We weren’t close, but we knew each other. We went to college together. We partied together. He was a cool guy. Seemed to be nice to everyone he met. Never appeared full of himself or cocky (and he was a good looking guy, so he easily could’ve been if he wanted to). He was all around a pretty good guy to know and hang out with.
But he died. At 29. In Afghanistan serving our country. He served in the military after studying Aeronautical Science. That’s fancy talk for he was in school to be a pilot. And he was. Shortly after he graduated he was a pilot in the U.S. Army. He didn’t have a wife or kids just yet. He was just establishing his career. And he died. So young. So soon.
He’s probably the 5th or 6th person who I’ve gone to college with who’s died from the time I was a colliegate to now as an alum. But Suresh is the only person of my fellow classmates who served his country before his untimely death.

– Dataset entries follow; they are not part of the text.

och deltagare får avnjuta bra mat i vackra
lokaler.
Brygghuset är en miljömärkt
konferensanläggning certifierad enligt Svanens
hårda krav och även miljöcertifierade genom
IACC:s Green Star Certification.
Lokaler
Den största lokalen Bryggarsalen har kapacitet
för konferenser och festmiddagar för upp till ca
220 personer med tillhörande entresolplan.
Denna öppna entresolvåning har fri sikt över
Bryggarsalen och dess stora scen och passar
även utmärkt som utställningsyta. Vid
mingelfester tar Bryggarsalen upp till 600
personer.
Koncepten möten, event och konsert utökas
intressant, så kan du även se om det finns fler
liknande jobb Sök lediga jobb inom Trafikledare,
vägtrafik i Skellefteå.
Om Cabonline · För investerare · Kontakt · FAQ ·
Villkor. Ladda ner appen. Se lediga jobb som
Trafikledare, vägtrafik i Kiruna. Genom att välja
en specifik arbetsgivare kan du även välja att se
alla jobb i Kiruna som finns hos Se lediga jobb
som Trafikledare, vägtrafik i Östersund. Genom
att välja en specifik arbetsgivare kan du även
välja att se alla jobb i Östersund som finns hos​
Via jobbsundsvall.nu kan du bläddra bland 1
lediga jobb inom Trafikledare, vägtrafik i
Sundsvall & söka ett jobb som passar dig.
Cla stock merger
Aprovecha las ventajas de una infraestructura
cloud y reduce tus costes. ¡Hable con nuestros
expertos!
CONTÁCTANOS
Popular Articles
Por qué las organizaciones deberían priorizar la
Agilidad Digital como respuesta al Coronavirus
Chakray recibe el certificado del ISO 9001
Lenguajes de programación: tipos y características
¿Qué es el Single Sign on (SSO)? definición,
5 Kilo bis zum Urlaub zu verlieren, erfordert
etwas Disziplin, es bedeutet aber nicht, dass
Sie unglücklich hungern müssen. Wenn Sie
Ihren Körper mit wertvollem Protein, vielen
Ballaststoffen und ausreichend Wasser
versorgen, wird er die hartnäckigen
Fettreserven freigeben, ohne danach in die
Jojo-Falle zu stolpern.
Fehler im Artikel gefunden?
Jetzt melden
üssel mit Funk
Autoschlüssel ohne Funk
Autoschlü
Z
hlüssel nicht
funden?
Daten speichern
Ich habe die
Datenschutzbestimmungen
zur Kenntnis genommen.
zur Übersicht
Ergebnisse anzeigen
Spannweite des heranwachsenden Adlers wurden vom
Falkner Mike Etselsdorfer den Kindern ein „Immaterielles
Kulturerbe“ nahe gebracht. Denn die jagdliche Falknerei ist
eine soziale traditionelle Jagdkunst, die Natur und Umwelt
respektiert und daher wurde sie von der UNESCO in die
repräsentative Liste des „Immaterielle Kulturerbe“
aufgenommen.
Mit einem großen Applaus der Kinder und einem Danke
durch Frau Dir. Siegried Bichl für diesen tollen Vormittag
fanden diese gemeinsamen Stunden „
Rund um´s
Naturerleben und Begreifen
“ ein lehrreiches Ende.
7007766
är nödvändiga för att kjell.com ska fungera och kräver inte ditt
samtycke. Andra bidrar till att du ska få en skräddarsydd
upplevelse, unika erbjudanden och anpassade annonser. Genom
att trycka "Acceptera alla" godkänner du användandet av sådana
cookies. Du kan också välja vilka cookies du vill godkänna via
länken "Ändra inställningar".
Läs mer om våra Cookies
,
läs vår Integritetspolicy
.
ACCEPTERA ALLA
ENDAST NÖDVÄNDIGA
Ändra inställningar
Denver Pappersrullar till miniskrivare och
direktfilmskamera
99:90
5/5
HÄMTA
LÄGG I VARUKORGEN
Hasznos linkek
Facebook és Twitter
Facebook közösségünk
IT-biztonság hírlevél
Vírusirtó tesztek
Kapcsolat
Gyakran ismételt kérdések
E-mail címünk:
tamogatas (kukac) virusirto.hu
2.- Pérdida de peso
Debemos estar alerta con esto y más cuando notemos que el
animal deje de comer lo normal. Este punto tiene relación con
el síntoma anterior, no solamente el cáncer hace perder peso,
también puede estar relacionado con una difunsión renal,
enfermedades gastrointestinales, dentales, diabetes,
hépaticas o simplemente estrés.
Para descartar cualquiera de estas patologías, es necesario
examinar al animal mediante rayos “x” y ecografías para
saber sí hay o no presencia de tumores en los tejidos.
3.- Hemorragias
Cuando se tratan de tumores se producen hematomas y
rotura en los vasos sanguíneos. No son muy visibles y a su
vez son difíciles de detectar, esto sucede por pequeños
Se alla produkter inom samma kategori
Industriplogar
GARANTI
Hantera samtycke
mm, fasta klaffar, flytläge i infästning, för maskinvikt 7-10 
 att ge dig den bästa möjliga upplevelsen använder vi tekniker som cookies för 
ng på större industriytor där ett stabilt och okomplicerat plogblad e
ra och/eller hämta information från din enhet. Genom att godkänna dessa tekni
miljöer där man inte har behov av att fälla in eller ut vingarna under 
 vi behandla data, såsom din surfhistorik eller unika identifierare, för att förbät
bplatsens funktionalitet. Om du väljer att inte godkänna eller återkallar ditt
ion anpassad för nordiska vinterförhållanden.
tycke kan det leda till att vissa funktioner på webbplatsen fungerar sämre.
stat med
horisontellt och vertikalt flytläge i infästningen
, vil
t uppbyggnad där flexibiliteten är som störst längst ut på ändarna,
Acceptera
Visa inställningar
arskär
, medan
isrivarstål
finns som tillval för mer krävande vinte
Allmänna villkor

It was sad to learn that he died. I cried a little. To know someone who’s only a couple of years older than myself be taken from this life so young and early is a sad thought. To know that life can be cut so soon is a sad thought.
I no longer say,” Happy Memorial Day”. Happy? What is happy about good people who are no longer here? What is happy about young life lost? What is happy about having a connection to someone who died too soon? No, there’s nothing happy about a memorial. But if we want to celebrate their life, I’m on board. After all, isn’t that why we call is Memorial Day? In their memory, we honor their sacrifice and their life so the rest of us could have the freedoms we enjoy regularly.
Today, I remember Suresh Krause, the moments our paths crossed, the times we hung out and the life shared with others while he was here.